CIA Center for the Study of Intelligence
Studies in Intelligence, 2007

Triple Cross: How Bin Laden's Master Spy Penetrated the CIA, the Green Berets, and the FBI--and Why Patrick Fitzgerald Failed to Stop Him

Peter Lance, (New York: Regan Books, 2006), 604 pp., endnotes, appendices, photos, index.

Reviewed by Hayden B. Peake, curator of the CIA's Historical Intelligence Collection

In his first book, 1000 Years For Revenge, Peter Lance presented documentary evidence available to the FBI that he judged might have prevented the 9/11 tragedy had it not been ignored. One item concerned a source recruited by the Bureau as an al Qa'ida penetration: an ex-Egyptian army officer and member of the Egyptian Islamic Jihad named Ali Mohammed. Lance reported that Ali had become an American citizen, a member of the US Army Special Forces, and a contract agent of the CIA before his dismissal for having unauthorized contacts with Hizballah. He had trained al Qa'ida terrorists in Khost, Afghanistan, and served as bin Laden's bodyguard in Sudan. When bin Laden moved to Afghanistan, Al Mohammed helped with the arrangements. In between, he was a weapons trainer for an Al Qa'ida cell in New York City headed by Omar Abdel Rahman, the blind Sheikh. His final contribution was to help plan the embassy bombing in Nairobi. He was arrested after the Nairobi bombing and confessed his al Qa'ida links. Case closed.

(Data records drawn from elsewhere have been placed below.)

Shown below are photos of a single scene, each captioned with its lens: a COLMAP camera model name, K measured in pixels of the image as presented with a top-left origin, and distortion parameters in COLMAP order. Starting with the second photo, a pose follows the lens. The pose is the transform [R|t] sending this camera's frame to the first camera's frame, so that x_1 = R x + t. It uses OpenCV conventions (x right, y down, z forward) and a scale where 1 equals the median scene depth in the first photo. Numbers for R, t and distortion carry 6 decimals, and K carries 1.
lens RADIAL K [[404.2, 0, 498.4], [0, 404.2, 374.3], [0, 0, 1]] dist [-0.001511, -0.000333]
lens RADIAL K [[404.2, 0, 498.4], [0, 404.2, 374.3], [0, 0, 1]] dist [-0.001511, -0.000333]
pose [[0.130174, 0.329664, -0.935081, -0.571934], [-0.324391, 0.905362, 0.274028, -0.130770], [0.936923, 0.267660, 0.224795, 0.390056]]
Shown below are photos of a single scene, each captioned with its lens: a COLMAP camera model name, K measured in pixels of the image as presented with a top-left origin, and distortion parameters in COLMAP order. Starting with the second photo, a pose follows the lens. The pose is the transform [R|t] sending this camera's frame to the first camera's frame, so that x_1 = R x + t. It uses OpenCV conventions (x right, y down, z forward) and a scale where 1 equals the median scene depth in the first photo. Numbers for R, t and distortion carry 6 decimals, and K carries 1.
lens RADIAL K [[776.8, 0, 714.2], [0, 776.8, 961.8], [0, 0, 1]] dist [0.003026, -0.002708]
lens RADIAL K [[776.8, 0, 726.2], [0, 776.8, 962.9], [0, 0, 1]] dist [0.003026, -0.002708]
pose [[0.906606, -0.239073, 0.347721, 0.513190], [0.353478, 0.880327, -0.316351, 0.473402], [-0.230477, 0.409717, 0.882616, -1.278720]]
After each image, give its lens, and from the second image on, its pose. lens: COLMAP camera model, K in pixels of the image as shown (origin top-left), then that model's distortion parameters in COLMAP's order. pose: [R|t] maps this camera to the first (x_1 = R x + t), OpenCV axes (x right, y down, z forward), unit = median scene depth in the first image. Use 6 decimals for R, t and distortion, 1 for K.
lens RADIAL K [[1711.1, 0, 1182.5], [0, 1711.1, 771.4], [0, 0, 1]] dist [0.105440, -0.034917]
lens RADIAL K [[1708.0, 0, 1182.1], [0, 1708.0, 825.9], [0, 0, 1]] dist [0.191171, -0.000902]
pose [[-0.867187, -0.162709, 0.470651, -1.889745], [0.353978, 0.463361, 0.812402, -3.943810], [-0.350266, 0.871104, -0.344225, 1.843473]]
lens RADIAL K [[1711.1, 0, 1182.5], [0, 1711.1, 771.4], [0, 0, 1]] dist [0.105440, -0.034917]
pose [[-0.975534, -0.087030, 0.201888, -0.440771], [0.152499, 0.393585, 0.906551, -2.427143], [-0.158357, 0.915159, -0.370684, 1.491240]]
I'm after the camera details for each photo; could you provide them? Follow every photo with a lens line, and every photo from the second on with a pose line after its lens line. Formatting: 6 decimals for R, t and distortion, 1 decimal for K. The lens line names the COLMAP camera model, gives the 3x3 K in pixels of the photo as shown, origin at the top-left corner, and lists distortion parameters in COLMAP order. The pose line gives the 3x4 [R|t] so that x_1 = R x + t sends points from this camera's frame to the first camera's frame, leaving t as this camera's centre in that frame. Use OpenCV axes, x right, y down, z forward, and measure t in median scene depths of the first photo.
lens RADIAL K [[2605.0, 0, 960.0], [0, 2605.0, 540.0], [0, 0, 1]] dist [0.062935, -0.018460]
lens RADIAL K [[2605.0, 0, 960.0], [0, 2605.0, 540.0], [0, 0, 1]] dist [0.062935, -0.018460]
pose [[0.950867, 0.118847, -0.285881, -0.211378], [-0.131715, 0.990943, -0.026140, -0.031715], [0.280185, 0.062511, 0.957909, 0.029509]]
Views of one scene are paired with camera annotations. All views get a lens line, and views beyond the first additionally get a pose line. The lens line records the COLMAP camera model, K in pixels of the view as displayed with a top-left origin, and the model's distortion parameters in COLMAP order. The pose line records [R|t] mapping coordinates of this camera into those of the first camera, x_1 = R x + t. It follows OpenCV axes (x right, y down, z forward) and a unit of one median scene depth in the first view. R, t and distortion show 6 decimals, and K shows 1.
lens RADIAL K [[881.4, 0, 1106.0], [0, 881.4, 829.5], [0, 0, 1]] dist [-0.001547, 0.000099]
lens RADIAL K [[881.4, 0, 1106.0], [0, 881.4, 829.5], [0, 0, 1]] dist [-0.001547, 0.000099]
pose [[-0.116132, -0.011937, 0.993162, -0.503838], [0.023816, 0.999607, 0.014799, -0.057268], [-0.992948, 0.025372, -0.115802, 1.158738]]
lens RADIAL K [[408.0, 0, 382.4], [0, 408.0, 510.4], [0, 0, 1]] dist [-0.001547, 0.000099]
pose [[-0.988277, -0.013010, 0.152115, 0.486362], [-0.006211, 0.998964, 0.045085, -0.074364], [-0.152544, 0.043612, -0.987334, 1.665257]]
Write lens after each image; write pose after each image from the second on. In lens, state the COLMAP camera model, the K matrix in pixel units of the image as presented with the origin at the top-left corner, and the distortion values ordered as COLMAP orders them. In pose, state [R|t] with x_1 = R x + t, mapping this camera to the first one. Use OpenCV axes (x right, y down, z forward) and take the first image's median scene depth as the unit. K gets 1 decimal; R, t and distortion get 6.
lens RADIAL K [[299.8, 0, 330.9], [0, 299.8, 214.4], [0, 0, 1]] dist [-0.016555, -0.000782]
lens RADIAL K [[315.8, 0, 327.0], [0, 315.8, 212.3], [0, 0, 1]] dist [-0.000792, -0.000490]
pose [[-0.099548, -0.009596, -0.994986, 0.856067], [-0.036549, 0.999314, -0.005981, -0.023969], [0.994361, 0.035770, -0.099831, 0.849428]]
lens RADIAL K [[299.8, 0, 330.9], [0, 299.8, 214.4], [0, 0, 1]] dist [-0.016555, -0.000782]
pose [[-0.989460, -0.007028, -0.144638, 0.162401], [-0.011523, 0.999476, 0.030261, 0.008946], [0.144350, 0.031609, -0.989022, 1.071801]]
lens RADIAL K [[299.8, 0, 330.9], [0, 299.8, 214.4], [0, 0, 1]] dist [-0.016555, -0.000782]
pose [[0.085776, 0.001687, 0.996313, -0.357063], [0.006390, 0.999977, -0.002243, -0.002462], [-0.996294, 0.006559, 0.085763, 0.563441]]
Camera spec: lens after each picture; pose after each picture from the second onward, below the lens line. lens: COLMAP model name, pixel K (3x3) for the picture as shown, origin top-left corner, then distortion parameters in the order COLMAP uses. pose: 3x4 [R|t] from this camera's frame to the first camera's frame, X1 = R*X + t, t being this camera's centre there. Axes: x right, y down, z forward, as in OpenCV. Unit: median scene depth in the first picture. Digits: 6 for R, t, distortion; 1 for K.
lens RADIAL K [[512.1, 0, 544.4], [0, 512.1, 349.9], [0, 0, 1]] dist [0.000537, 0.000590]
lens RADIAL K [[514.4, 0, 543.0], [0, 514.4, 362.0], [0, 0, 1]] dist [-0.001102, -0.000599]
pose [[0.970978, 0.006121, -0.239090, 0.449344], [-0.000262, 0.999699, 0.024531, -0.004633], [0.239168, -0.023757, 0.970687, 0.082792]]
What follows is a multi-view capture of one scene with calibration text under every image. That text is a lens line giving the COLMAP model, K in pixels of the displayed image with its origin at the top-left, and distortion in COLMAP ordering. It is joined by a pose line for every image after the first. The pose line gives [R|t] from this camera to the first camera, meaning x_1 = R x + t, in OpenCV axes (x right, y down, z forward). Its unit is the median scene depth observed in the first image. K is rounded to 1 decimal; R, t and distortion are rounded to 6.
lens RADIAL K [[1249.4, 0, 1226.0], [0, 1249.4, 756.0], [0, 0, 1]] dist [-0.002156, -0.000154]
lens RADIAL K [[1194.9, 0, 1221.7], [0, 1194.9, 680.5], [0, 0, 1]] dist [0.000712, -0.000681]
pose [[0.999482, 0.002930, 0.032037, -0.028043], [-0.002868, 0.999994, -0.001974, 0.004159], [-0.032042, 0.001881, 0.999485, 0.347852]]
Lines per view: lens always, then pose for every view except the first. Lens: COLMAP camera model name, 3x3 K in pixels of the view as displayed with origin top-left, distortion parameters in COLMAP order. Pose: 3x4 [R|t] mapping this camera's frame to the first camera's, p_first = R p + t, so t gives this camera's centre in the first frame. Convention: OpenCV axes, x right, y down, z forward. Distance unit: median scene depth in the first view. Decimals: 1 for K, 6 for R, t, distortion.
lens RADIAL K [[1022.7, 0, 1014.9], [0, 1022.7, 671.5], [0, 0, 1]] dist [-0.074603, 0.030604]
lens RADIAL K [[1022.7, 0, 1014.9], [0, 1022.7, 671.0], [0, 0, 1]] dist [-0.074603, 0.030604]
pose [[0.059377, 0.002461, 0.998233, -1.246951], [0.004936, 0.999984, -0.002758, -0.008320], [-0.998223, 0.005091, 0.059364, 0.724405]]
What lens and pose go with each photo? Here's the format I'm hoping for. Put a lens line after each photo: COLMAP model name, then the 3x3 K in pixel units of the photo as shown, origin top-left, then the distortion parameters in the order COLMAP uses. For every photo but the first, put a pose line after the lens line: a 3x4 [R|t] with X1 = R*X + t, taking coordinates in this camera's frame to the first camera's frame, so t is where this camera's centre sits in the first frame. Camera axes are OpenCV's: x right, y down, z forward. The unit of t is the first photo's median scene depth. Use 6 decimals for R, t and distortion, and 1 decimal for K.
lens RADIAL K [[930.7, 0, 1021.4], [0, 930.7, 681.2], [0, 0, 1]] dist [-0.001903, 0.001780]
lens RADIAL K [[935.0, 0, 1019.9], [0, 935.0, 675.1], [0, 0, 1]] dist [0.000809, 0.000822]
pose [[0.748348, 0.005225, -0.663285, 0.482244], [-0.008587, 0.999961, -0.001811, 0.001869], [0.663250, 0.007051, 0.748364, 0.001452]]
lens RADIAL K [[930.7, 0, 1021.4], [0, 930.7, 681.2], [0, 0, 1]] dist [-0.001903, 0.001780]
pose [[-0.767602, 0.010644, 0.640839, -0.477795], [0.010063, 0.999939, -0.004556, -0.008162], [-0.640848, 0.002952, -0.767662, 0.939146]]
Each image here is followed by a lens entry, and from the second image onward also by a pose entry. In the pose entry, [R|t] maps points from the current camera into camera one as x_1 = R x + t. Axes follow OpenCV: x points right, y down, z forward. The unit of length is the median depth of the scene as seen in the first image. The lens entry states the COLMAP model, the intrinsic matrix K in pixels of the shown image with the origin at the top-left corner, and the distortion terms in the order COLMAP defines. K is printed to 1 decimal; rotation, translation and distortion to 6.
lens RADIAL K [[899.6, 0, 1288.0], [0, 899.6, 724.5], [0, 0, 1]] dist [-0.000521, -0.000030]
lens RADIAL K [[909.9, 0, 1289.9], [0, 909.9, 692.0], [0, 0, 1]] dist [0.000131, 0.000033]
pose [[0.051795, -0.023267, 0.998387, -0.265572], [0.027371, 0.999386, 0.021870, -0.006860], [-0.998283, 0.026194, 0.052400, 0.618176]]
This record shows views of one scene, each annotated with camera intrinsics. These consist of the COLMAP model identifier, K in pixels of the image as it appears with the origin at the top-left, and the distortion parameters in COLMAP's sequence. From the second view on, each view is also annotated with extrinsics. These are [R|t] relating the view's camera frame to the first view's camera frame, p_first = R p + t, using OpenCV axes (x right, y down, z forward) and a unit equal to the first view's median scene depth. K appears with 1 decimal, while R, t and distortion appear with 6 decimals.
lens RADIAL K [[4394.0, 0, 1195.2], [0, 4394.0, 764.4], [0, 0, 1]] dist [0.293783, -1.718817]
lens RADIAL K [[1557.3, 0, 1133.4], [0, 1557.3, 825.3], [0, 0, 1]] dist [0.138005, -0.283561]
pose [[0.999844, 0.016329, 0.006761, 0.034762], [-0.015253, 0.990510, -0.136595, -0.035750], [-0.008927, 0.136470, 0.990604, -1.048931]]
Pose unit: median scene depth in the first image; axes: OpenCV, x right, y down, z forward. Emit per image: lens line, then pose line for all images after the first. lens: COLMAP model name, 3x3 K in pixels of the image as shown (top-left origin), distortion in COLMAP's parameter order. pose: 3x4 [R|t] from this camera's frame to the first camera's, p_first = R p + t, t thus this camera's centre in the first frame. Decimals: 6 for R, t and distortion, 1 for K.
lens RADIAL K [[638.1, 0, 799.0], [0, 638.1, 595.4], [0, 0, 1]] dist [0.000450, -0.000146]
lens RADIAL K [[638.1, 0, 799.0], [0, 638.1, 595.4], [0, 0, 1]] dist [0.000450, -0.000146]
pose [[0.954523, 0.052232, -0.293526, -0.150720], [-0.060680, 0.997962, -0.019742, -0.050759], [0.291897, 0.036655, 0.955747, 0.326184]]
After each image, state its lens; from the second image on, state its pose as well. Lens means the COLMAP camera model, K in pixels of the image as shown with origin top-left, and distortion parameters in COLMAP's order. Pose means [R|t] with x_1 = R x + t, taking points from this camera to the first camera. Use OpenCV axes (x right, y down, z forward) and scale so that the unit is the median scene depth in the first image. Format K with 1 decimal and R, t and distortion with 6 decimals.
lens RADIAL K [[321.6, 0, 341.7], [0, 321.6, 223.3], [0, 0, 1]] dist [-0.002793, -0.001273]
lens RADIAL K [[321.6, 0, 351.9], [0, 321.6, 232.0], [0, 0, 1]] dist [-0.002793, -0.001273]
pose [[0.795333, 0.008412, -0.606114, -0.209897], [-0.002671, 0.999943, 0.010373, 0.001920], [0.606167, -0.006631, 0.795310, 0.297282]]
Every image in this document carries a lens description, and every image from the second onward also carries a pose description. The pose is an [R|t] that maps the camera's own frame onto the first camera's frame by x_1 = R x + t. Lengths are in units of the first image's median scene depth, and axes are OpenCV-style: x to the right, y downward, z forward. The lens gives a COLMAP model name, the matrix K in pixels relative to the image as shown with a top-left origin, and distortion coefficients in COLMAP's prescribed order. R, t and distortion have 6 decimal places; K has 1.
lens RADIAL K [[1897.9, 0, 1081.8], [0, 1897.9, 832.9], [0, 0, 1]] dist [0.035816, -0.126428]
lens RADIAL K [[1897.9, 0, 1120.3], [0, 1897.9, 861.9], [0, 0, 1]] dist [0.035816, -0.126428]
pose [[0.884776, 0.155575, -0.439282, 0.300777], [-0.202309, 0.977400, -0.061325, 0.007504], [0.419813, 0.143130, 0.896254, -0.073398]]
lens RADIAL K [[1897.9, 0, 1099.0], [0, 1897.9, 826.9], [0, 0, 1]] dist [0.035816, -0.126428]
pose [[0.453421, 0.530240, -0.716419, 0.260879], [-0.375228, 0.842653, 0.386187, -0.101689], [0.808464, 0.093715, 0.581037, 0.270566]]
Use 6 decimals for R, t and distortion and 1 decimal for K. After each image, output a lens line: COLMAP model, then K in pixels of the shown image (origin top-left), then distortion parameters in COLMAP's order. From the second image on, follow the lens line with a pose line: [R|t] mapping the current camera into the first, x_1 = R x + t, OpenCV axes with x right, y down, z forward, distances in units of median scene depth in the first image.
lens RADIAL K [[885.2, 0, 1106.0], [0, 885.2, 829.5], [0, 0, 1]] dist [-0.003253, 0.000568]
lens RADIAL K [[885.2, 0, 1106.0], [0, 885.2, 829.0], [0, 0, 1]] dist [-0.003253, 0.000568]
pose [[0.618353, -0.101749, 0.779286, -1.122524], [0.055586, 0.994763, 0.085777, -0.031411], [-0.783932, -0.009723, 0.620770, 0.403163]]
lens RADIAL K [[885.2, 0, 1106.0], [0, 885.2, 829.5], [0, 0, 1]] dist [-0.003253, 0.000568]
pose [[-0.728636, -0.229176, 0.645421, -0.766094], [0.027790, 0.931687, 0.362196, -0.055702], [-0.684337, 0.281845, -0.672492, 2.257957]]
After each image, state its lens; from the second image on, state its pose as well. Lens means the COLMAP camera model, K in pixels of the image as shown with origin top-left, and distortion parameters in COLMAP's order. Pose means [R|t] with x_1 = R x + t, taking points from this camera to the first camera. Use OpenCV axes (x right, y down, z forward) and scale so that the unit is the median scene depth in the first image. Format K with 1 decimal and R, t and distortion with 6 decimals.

Left unexplained in that first book were the reasons for his arrest and his punishment. At the invitation of the 9/11 Commission Chairman, Thomas Kean, Lance told the Ali story and others to a staff investigator in secret session. When the final report was published, Lance's testimony was not included and Ali Mohammed was not mentioned. Triple Cross is Lance's attempt to explain the reasons.

Lance tries to make Ali Mohammad the central thread in Triple Cross, but he is only partially successful. It is a complicated book with many new names--a graphic in the center helps sort them out. Lance marshals new data to argue that if only Ali Mohammed had been better handled and debriefed, 9/11 might not have happened and bin Laden would have been caught or neutralized. For example the FBI eventually learned that Ali Mohammed's 1998 confession and detailed debriefings produced only lies--nothing checked out. Indeed, Ali has never been sentenced and remains in witness protection. These facts tends to weaken the argument that he was central to the counterterrorism program.

Lance does present a new analysis of what happened in the ABLE DANGER data mining operation, and he tables indications that the destruction of TWA Flight 800 east of New York City in July 1996 was a terrorist act, not the result of the internal fuel tank explosion the National Transportation Safety Board concluded was the most probable cause.

In the midst of all this Lance tells of an FBI sting against Ramsi Yousef, the 1993 World Trade Center bomber, that involved a mafia inmate who helped the FBI monitor Yousef's telephone calls--calls that he was not supposed to have been making--to his fellow terrorists overseas. Lance leaves the significance of this operation dangling.

In the end, Lance asks if we will "ever know the truth?" (468) Of course, the answer is "maybe." He is satisfied with knowing more now and Triple Cross does provide new dots, but unfortunately it is by no means clear how they connect.